“阮總說笑了,我怎么會懷疑您呢”段梟沖著阮華光揚起一個人畜無害的笑臉。
阮華光臉上的表情還沒來得及緩和。
就聽見段梟扭頭將高腳杯里的血液遞給了大雷,冷著臉吩咐道
“把這杯血帶回警局檢查”
上一秒還說不懷疑阮華光,下一秒就要拿孫周的血液帶回警局檢查。
別說是阮華光自己了,就連在場的人都在替他尷尬。
人家都說當面一套,背后一套
可硬生生做成當面一套,當面又一套,當著阮華光的面一套又一套的。古往今來也就出了段梟這么一朵奇葩吧。
“站住,你不能走”
大雷拿著采集好的血液,正打算離開,卻被阮華光給攔住了。
在血液里的物質揮發之前,他必須得拖住這個人。
“咋滴”大雷黑著一張臉連家鄉話都說出來了。他就不喜歡和這幫人打交道,臟心爛肺的玩意兒,穿的倒是人模狗樣的。
“你毀了我的畫,就打算這么一走了之了”阮華光指著地上的那幅苔痕樹影圖,這幅畫從墻上掉下來的時候正面朝上,原本悔的不算厲害,但因為段梟給孫周放血,到時讓血跡見了不少在這畫上。
“啊,阮總你說這幅畫呀”段梟勾唇一樂,要說這阮華光反正是上道啊,前腳給他挖個坑,后腳他就迫不及待地跳下來了。
“我聽孫經理說這幅畫是你朋友送給你的”段梟挑眉。
阮華光一時間沒弄明白段梟這話是什么意思,不過這幅苔痕樹影圖的確是別人送的。當時得了這么一副名畫,阮華光還高興了挺長時間呢,跟不少人炫耀過,因此知道這件事情的人不在少數。

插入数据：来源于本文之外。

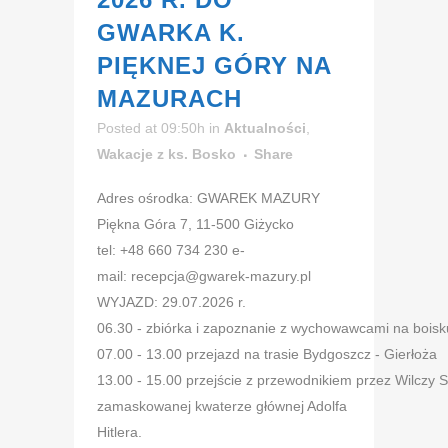
GWARKA K.
PIĘKNEJ GÓRY NA
MAZURACH
Posted at 09:50h
in
Aktualności
,
Wakacje z ks. Bosko
Share
Adres ośrodka: GWAREK MAZURY
Piękna Góra 7, 11-500 Giżycko
tel: +48 660 734 230 e-
mail: recepcja@gwarek-mazury.pl
WYJAZD: 29.07.2026 r.
06.30 - zbiórka i zapoznanie z wychowawcami na bois
07.00 - 13.00 przejazd na trasie Bydgoszcz - Gierłoża
13.00 - 15.00 przejście z przewodnikiem przez Wilczy S
zamaskowanej kwaterze głównej Adolfa
Hitlera.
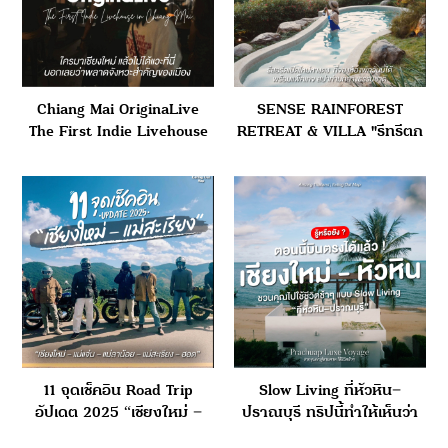
Chiang Mai OriginaLive
SENSE RAINFOREST
The First Indie Livehouse
RETREAT & VILLA "รีทรีตก
in Chiang Mai
ลางป่าฝนเปิดใหม่ในบ้านปง
– หางดง เชียงใหม่"
11 จุดเช็คอิน Road Trip
Slow Living ที่หัวหิน–
อัปเดต 2025 “เชียงใหม่ –
ปราณบุรี ทริปนี้ทำให้เห็นว่า
แม่แจ่ม – แม่ลาน้อย –
การเดินทางไม่จำเป็นต้องเร่ง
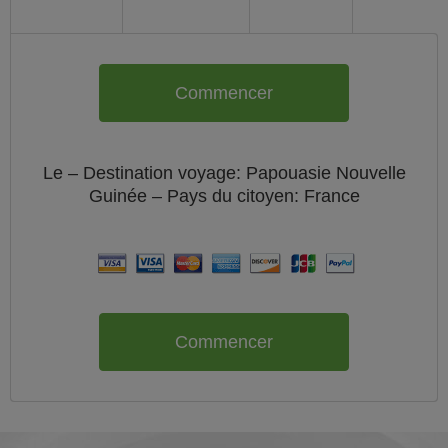
Commencer
Le
– Destination voyage: Papouasie Nouvelle
Guinée – Pays du citoyen:
France
Commencer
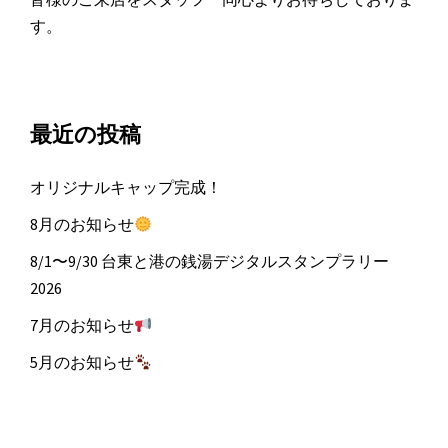
す。
最近の投稿
オリジナルキャップ完成！
8月のお知らせ
8/1〜9/30 台東と港の銭湯デジタルスタンプラリー
2026
7月のお知らせ
5月のお知らせ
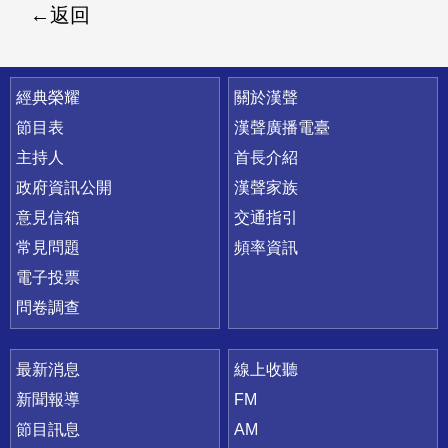
返回
快速連結
經典榮耀
關於漢聲
節目表
漢聲廣播電臺
主持人
首長介紹
政府資訊公開
漢聲家族
意見信箱
交通指引
常見問題
頻率資訊
電子投票
問卷調查
最新消息
線上收聽
新聞報導
FM
節目訊息
AM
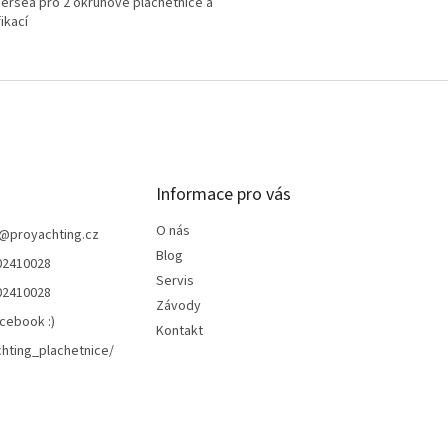
ersea pro 2 okruhové plachetnice a
ikací
Informace pro vás
O nás
@
proyachting.cz
Blog
02410028
Servis
02410028
Závody
cebook :)
Kontakt
hting_plachetnice/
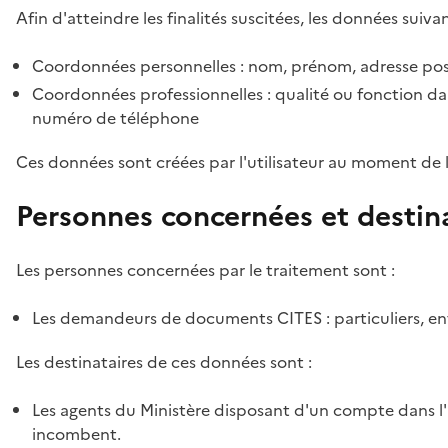
Afin d'atteindre les finalités suscitées, les données suivan
Coordonnées personnelles : nom, prénom, adresse pos
Coordonnées professionnelles : qualité ou fonction dan
numéro de téléphone
Ces données sont créées par l'utilisateur au moment de 
Personnes concernées et destin
Les personnes concernées par le traitement sont :
Les demandeurs de documents CITES : particuliers, ent
Les destinataires de ces données sont :
Les agents du Ministère disposant d'un compte dans l'a
incombent.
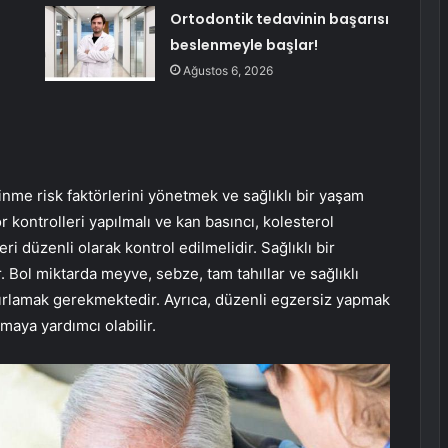
Ortodontik tedavinin başarısı
beslenmeyle başlar!
Ağustos 6, 2026
inme risk faktörlerini yönetmek ve sağlıklı bir yaşam
 kontrolleri yapılmalı ve kan basıncı, kolesterol
eri düzenli olarak kontrol edilmelidir. Sağlıklı bir
Bol miktarda meyve, sebze, tam tahıllar ve sağlıklı
nırlamak gerekmektedir. Ayrıca, düzenli egzersiz yapmak
maya yardımcı olabilir.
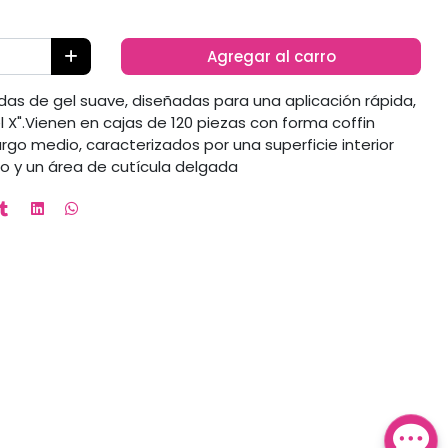
Agregar al carro
as de gel suave, diseñadas para una aplicación rápida,
Gel X".Vienen en cajas de 120 piezas con forma coffin
argo medio, caracterizados por una superficie interior
o y un área de cutícula delgada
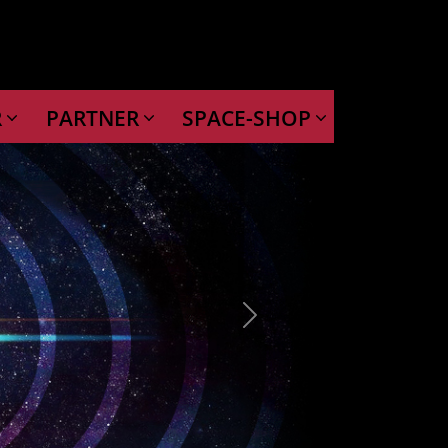
R
PARTNER
SPACE-SHOP
Next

“什么人啊,這么大手筆3000萬的話說送就送了。”段梟陰陽怪氣的拾起地上的畫。
“自然是我阮某的朋友。”阮華光抬高了下巴,一臉驕傲的說道。
段梟臉上不動聲色,心里卻笑開了花。
老匹夫,等的就是你這句話
“這幅畫可是價值3000多萬的名畫。你和你的下屬毀了這幅畫,按道理說應該照價賠償。我這個要求不過分吧”阮華光說道。
“不過分,一點也不過分。”段梟點了點頭。
“隊長,這么多錢咱賠不起呀”大雷急了。
“有什么陪不起的。”段梟說罷,從褲兜里掏出皺巴巴的200塊錢塞進阮華光的手里說道
“不用找了。”
“段梟你什么意思這話可是價值3000萬,你拿200塊錢就想把我給打發了”
“這畫是假的”段梟語不驚人死不休,輕飄飄的一句話,讓在場的眾人都震驚了。